BEGIN Excerpted data
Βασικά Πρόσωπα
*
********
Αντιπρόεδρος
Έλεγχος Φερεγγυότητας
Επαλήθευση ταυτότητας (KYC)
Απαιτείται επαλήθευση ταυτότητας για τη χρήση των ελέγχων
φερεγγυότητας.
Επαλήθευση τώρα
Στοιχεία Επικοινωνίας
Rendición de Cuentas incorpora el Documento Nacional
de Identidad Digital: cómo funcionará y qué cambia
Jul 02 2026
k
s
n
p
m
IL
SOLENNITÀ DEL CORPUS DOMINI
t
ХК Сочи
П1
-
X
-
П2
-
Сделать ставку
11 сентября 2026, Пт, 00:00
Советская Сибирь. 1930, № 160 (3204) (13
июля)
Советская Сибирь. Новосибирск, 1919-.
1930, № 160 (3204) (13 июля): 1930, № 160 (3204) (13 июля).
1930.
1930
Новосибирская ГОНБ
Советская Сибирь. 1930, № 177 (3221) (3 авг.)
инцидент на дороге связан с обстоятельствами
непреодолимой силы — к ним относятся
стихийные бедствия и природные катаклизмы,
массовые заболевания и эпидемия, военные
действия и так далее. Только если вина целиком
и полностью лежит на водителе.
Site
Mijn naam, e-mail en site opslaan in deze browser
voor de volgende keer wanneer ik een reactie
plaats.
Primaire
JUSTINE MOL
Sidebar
END Excerpted data
### Aim of the task
Copy the material word for word, from its first line through the line holding "инцидент на дороге связан с обстоятельствами", both ends included.

### Solution for this task
Βασικά Πρόσωπα
*
********
Αντιπρόεδρος
Έλεγχος Φερεγγυότητας
Επαλήθευση ταυτότητας (KYC)
Απαιτείται επαλήθευση ταυτότητας για τη χρήση των ελέγχων
φερεγγυότητας.
Επαλήθευση τώρα
Στοιχεία Επικοινωνίας
Rendición de Cuentas incorpora el Documento Nacional
de Identidad Digital: cómo funcionará y qué cambia
Jul 02 2026
k
s
n
p
m
IL
SOLENNITÀ DEL CORPUS DOMINI
t
ХК Сочи
П1
-
X
-
П2
-
Сделать ставку
11 сентября 2026, Пт, 00:00
Советская Сибирь. 1930, № 160 (3204) (13
июля)
Советская Сибирь. Новосибирск, 1919-.
1930, № 160 (3204) (13 июля): 1930, № 160 (3204) (13 июля).
1930.
1930
Новосибирская ГОНБ
Советская Сибирь. 1930, № 177 (3221) (3 авг.)
инцидент на дороге связан с обстоятельствами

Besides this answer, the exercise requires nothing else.